Regulation & Management
Russell Group universities are committed to openness, accountability and transparency. However, university autonomy is crucial. Government regulation should be light touch so as not to tie up universities in red tape.
As the World Bank observed in 2009, autonomy is a characteristic of world-class universities. It is no accident that the countries with the most successful universities are those that give their universities the greatest autonomy.
Quality assurance of higher education must be risk-based and proportionate, focusing resources on new providers and areas of weakness while relieving the highest performing institutions of unnecessary regulatory burden. The UK has a global reputation for the highest standards of higher education. It is important to students, the public and the UK’s position in the international higher education market that this reputation be upheld. Regulation should be focused where problems of quality are most likely to occur.
Read more in our paper on the future of quality assurance in UK higher education and in our response to the higher education green paper.
Visas and migration
Students and staff from overseas contribute enormously to our universities and to the UK more generally. But the expense and administrative burden of the visa system could be reduced to encourage more of the brightest people to come to the UK to study and work. We would like the Government to introduce a more risk-based compliance system for universities as sponsors of international students.

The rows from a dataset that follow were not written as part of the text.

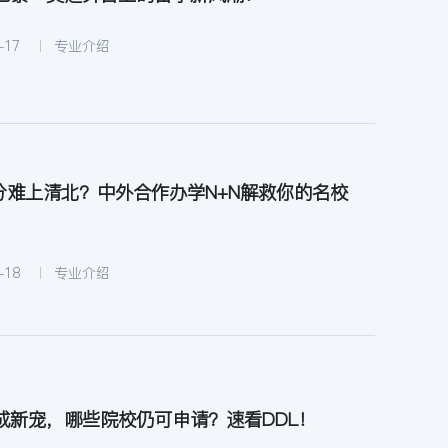
-17
专业介绍
0分难上清北？中外合作办学N+N解救你的名校
-18
专业介绍
成新宠，哪些院校仍可申请？速看DDL！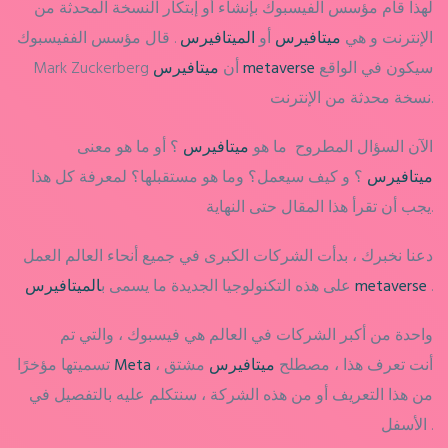
لهذا قام مؤسس الفيسبوك بإنشاء أو إبتكار النسخة المحدثة من
الإنترنت و هي
ميتافيرس
أو
الميتافيرس
. قال مؤسس الففيسبوك
سيكون في الواقع
metaverse
Mark Zuckerberg أن
ميتافيرس
نسخة محدثة من الإنترنت.
الآن السؤال المطروح ما هو
ميتافيرس
؟ أو ما هو معنى
ميتافيرس
؟ و كيف سيعمل؟ وما هو مستقبلها؟ لمعرفة كل هذا
يجب أن تقرأ هذا المقال حتى النهاية.
دعنا نخبرك ، بدأت الشركات الكبرى في جميع أنحاء العالم العمل
.
metaverse
الميتافيرس
على هذه التكنولوجيا الجديدة ما يسمى ب
واحدة من أكبر الشركات في العالم هي فيسبوك ، والتي تم
، أنت تعرف هذا ، مصطلح
ميتافيرس
مشتق
Meta
تسميتها مؤخرًا
من هذا التعريف أو من هذه الشركة ، سنتكلم عليه بالتفصيل في
الأسفل .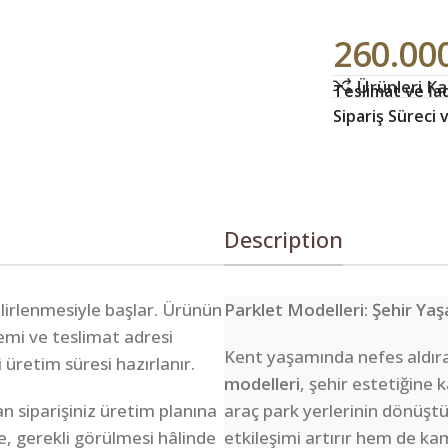
260.00
Ürünleri Kar
Teslimat ve İad
Sipariş Süreci
Description
belirlenmesiyle başlar. Ürünün
Parklet Modelleri: Şehir Y
lemi ve teslimat adresi
Kent yaşamında nefes aldıra
i üretim süresi hazırlanır.
modelleri
, şehir estetiğine 
n siparişiniz üretim planına
araç park yerlerinin dönüştü
e, gerekli görülmesi hâlinde
etkileşimi artırır hem de kam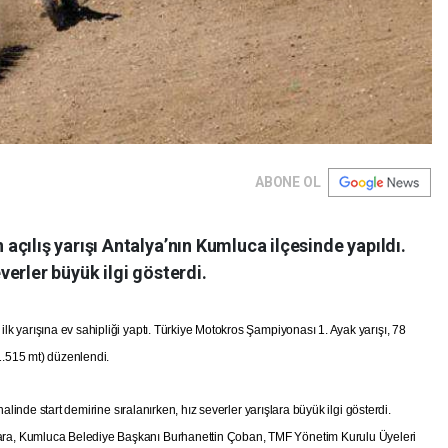
ABONE OL
çılış yarışı Antalya’nın Kumluca ilçesinde yapıldı.
erler büyük ilgi gösterdi.
lk yarışına ev sahipliği yaptı. Türkiye Motokros Şampiyonası 1. Ayak yarışı, 78
1.515 mt) düzenlendi.
 halinde start demirine sıralanırken, hız severler yarışlara büyük ilgi gösterdi.
ara, Kumluca Belediye Başkanı Burhanettin Çoban, TMF Yönetim Kurulu Üyeleri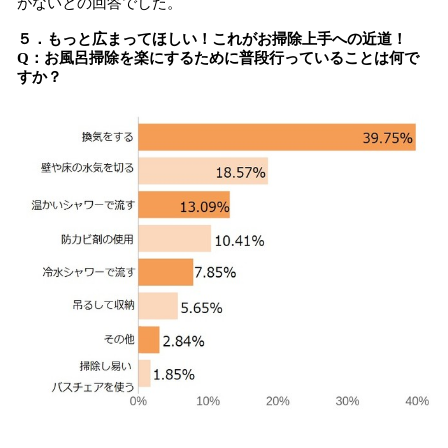
がないとの回答でした。
５．もっと広まってほしい！これがお掃除上手への近道！
Q：お風呂掃除を楽にするために普段行っていることは何で
すか？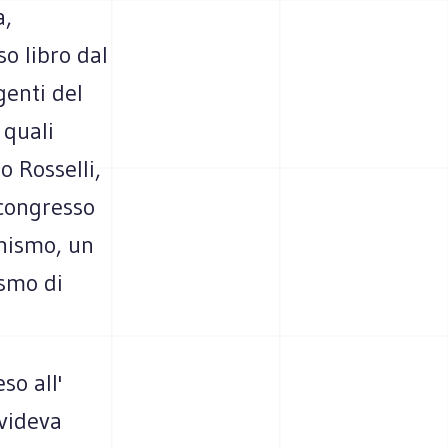
a,
o libro dal
genti del
 quali
o Rosselli,
 congresso
onismo, un
ismo di
so all'
videva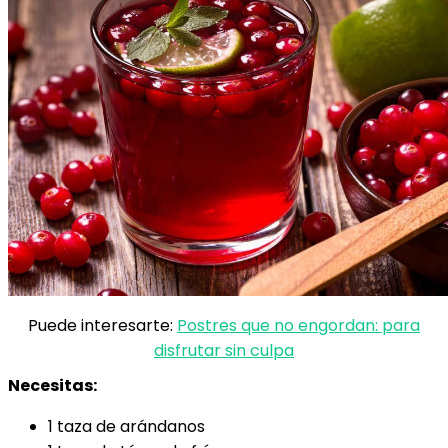
Puede interesarte:
Postres que no engordan: para
disfrutar sin culpa
Necesitas:
1 taza de arándanos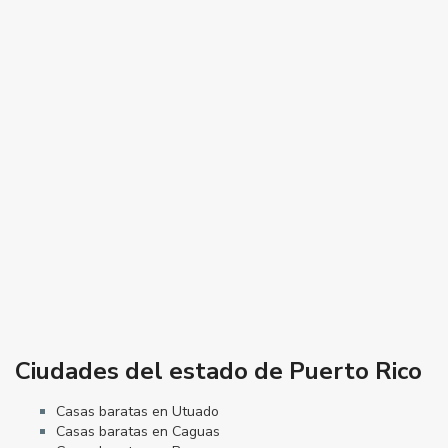
Ciudades del estado de Puerto Rico
Casas baratas en Utuado
Casas baratas en Caguas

Benchmarks for university access
The university access benchmarks used by the Higher Education Statistics Agency and the Office for Fair Access are fundamentally flawed. They do not account for the entry requirements of universities or whether students apply in the first place, and they change year-on-year. An emphasis on targets and benchmarks for university access can distract attention from the root causes of the under-representation of less advantaged students at our universities: under-achievement at school and poor advice and guidance for pupils.